5. Ter voorlichting van partijen merkt de rechtbank op dat zij geen aanleiding ziet het verzoek van AFM om aanvulling van het proces-verbaal van de zitting van 28 november 2012 te honoreren. De rechtbank stelt voorop dat uit de tekst van artikel 8:61 van de Awb niet volgt dat het proces-verbaal een letterlijke weergave moet behelzen van hetgeen ter zitting wordt gezegd. Mr. Boorsma kan worden gevolgd in zijn stelling dat hij ter zitting heeft gesteld dat een vraag van de griffier ter zitting eerst na het wisselen van standpunten van partijen in tweede termijn omtrent artikel 51, derde lid, van Richtlijn 2004/39/EG volgens hem in strijd is met de goede procesorde, maar de rechtbank vermag niet in te zien welk rechtens te respecteren belang AFM heeft met de door mr. Boorsma voorgestelde aanvulling. De rechtbank heeft in haar tussenuitspraak immers overwogen dat artikel 51, derde lid, van Richtlijn 2004/39/EG zich in het onderhavige geval niet tegen openbaarmaking van de boeteoplegging verzet, omdat de met het toezicht door AFM gemoeide belangen in dit geval zwaarder moeten wegen dan de (tegengestelde) belangen van eiseres.

6. Omdat de rechtbank het beroep gegrond verklaart, bepaalt de rechtbank dat AFM aan eiseres het door haar in de zaak ROT 12/1512 betaalde griffierecht vergoedt. Daarbij stelt de rechtbank vast dat ten aanzien van beide zaken griffierecht is geheven.

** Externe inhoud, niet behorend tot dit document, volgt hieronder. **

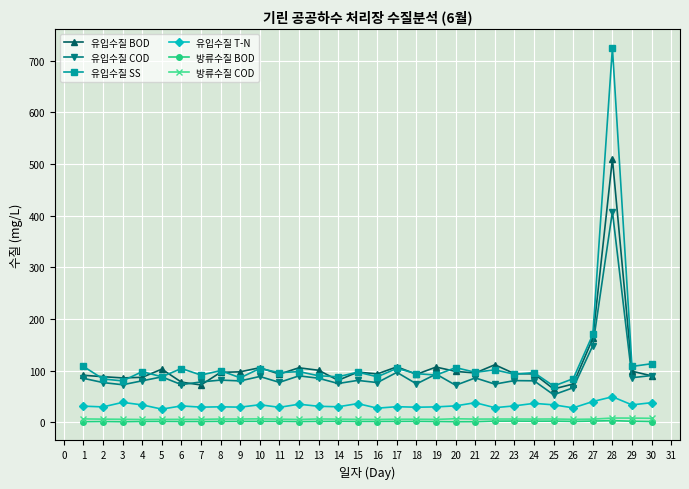

Count the number of categories in the chart.

30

Omdat besluit 2 als een besluit in de zin van artikel 6:19 van de Awb kwalificeert is dit ten onrechte gebeurd. De rechtbank zal daarom de griffier opdragen het griffierecht in de zaak ROT 12/1913 terug te storten op de rekening-courant van de gemachtigde van eiseres.

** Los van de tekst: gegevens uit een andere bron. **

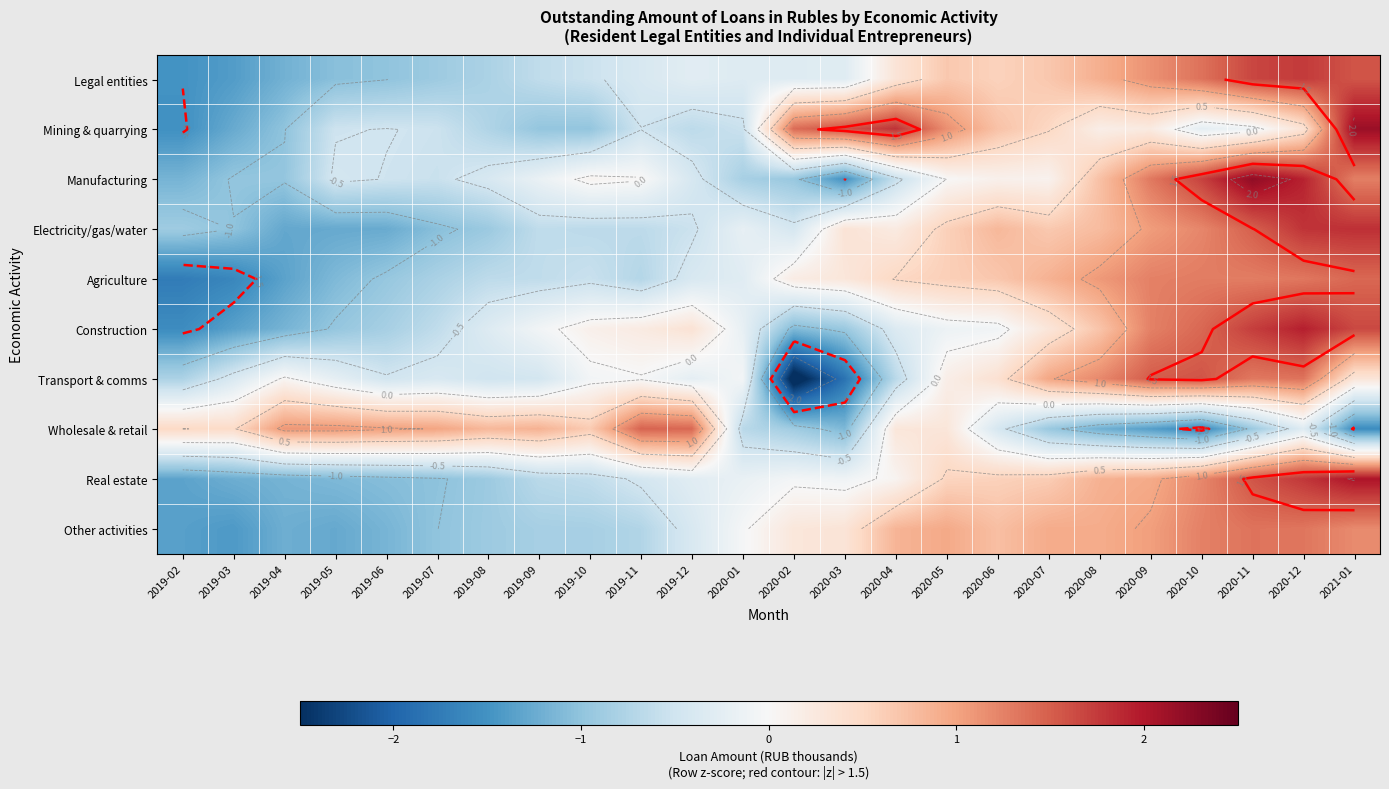

What is the difference between the maximum and minimum values in the Real estate series?

3.4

7. De rechtbank veroordeelt AFM in de door eiseres gemaakte proceskosten. Deze kosten stelt de rechtbank op grond van het Besluit proceskosten bestuursrecht voor de door een derde beroepsmatig verleende rechtsbijstand vast op € 2.124,00 (1 punt voor het indienen van het bezwaarschrift, 1 punt voor het verschijnen ter hoorzitting, 1 punt voor het indienen van het beroepschrift, 1 punt voor het verschijnen ter zitting, 0,5 punt voor het geven van een zienswijze na de bestuurlijke lus, met een waarde per punt van € 472,00 en een wegingsfactor 1).

Beslissing

De rechtbank:

- verklaart het beroep gegrond,

- vernietigt de besluiten 1 en 2,

- herroept het besluit van 12 september 2011,

- stelt de boete die eiseres aan AFM zal moeten voldoen op € 10.000,00,

- bepaalt dat deze uitspraak in de plaats treedt van de besluiten 1 en 2,

- bepaalt dat AFM aan eiseres het betaalde griffierecht van € 310,00 vergoedt,

- veroordeelt AFM in de proceskosten tot een bedrag van € 2.124,00 te betalen aan eiseres.

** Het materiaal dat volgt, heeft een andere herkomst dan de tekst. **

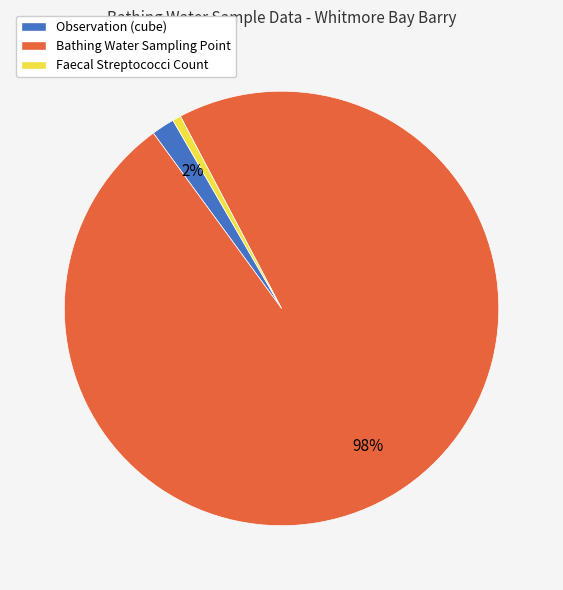

Do Bathing Water Sampling Point and Faecal Streptococci Count together represent more than half of the pie?

Yes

Deze uitspraak is gedaan door mr. J. Bergen, voorzitter, en mrs. M.C. Franken en

M.C. Woudstra, leden, in aanwezigheid van mr. dr. R. Stijnen, griffier. De beslissing is in het openbaar uitgesproken op 6 juni 2013.

griffier voorzitter

Afschrift verzonden aan partijen op:

Rechtsmiddel

Tegen deze uitspraak kan binnen zes weken na de dag van verzending daarvan hoger beroep worden ingesteld bij het College van Beroep voor het bedrijfsleven.